Eine andere mögliche Erklärung lautet, dass bei Grabarbeiten an einer Kirche in der Umgebung ein alter Friedhof ans Licht kam. Zuerst sollte der Aushub wie herkömmliches Erdreich auf einer Erddeponie landen – doch dann tauchten die Skelettreste auf, und die Verantwortlichen mussten nach einer Lösung suchen, mit diesem Erdreich pietätvoller umzugehen. Bot sich da vielleicht eine Ablagerung dieser Erde im Ruhewald an? Das würde vielleicht auch die Reste von Backsteinen und Tonscherben erklären, die in der Nähe eines Wegesrandes herumliegen.

Aber diese Vermutung ist laut Stadtverwaltung ebenfalls abwegig. Das Rathaus teilt mit: "Der Boden stammt aus dem Wald selbst (also – kein Skandal)." Der Ruhewald wurde 2016 angelegt, "als wir die Wege nicht fertig machen konnten." Das sehe man am Schotter.

Von einer Baustelle bei einer Kirche sei nie etwas in de n Wald gebracht worden. "Leider haben nette Mitbürger (wie in jedem Wald, der mit dem Auto nachts gut angefahren werden kann) im Bereich des Waldrandes im Lauf der 40 Jahre gerne mal ihre alten Ziegel, Pflastersteine oder sogar Tonrohre entsorgt. Wir sammeln das ein und entsorgen es, wenn es für uns sichtbar ist. Vermutlich ist der Bagger 2016 oder jetzt vor kurzem mit einem Tonziegel kollidiert. Er wird den Boden nicht nachhaltig belasten." So viel also zu den Bauschutt-Resten. Kam so vielleicht auch der Knochen in den Wald? Als illegal entsorgter Aushub einer Privatbaustelle?

Den besagten Ruhewald-Besucher interessiert diese Frage inzwischen nur noch am Rande. Er will beim Thema Ruhewald jetzt Ruhe. "Ich reibe mich sonst auf." Sein eigentliches Anliegen will er jedoch im Blick behalten: das Grab seines Vaters auf eine Art zu schmücken, die ihm von der Stadt schriftlich zugesichert wurde.

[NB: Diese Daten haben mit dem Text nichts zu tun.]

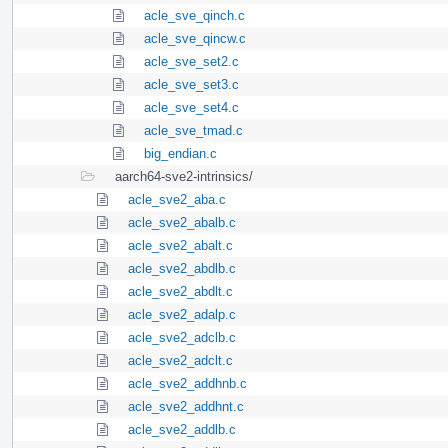
acle_sve_qinch.c
acle_sve_qincw.c
acle_sve_set2.c
acle_sve_set3.c
acle_sve_set4.c
acle_sve_tmad.c
big_endian.c
aarch64-sve2-intrinsics/
acle_sve2_aba.c
acle_sve2_abalb.c
acle_sve2_abalt.c
acle_sve2_abdlb.c
acle_sve2_abdlt.c
acle_sve2_adalp.c
acle_sve2_adclb.c
acle_sve2_adclt.c
acle_sve2_addhnb.c
acle_sve2_addhnt.c
acle_sve2_addlb.c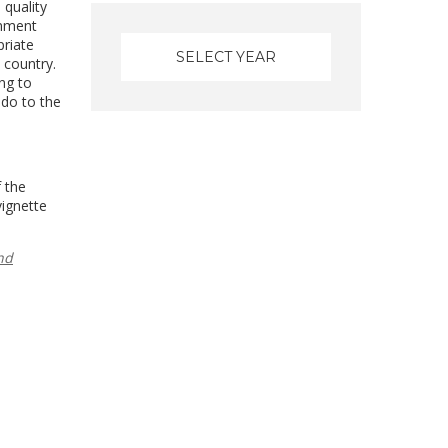
 quality
onment
priate
 country.
ng to
 do to the
f the
vignette
nd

Und dieser Streit ist noch nicht ausgestanden. Verständnisvoll und freundlich klingt ein Brief der Stadt an die Grabpächter. In einem Auszug heißt es: "Es liegt in der Natur des Menschen, auf individuelle Weise zu trauern und dieser Trauer durch äußere Zeichen sichtbaren Ausdruck zu verleihen. Hiefür haben wir großes Verständnis. Jedoch würden die dauerhaften äußeren Zeichen dieser Trauer das Wesen dieser für uns alle noch verhältnismäßig ungewohnten Bestattungsart stören." Deshalb werden die Grabpächter gebeten, diese "Zeichen der Trauer" nach der Frist wieder zu entfernen.

Eine harmlose Bitte? "Das ist ein juristischer Fallstrick", sagt der Grabpächter, der diese Information von seiner Anwältin bekommen habe. "Wer dem nicht schriftlich widerspricht, akzeptiert diese Regelung und muss damit rechnen, dass das Grab abgeräumt wird."

Das eigentliche Dilemma ist noch nicht aus der Welt. Es lautet: Satzung mit Grabschmuckverbot bei gleichzeitiger gültiger schriftlicher Erlaubnis des Schmucks.